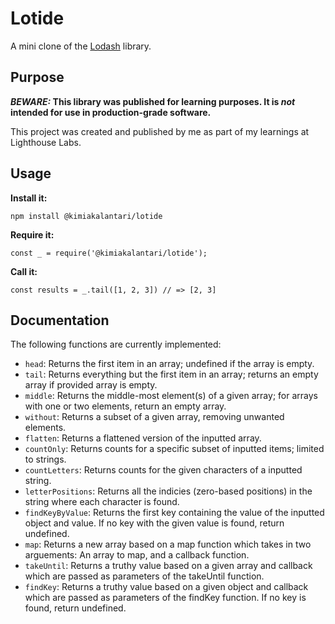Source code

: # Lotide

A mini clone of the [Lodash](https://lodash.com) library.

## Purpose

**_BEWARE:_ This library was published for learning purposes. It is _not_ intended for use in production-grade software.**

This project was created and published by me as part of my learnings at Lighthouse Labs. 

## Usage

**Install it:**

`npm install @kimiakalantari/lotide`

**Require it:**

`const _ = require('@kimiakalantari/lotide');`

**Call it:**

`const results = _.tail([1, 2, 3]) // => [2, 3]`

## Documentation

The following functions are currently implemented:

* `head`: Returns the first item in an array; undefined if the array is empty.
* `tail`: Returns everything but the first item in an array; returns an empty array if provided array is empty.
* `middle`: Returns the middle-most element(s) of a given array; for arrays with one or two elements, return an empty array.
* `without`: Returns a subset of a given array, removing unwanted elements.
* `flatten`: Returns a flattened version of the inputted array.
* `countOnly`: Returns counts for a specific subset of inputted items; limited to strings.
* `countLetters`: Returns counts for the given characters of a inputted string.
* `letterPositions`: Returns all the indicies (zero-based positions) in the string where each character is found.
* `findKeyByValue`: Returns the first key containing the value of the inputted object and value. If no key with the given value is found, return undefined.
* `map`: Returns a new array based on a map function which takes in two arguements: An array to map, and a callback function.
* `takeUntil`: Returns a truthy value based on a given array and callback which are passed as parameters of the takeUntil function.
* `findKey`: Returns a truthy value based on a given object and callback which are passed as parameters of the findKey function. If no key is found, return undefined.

=======

- [TASK DETAILS] How many lines of the listing above contain the word "empty"? Reply with the number only.

- [EXERCISE SOLUTION] 3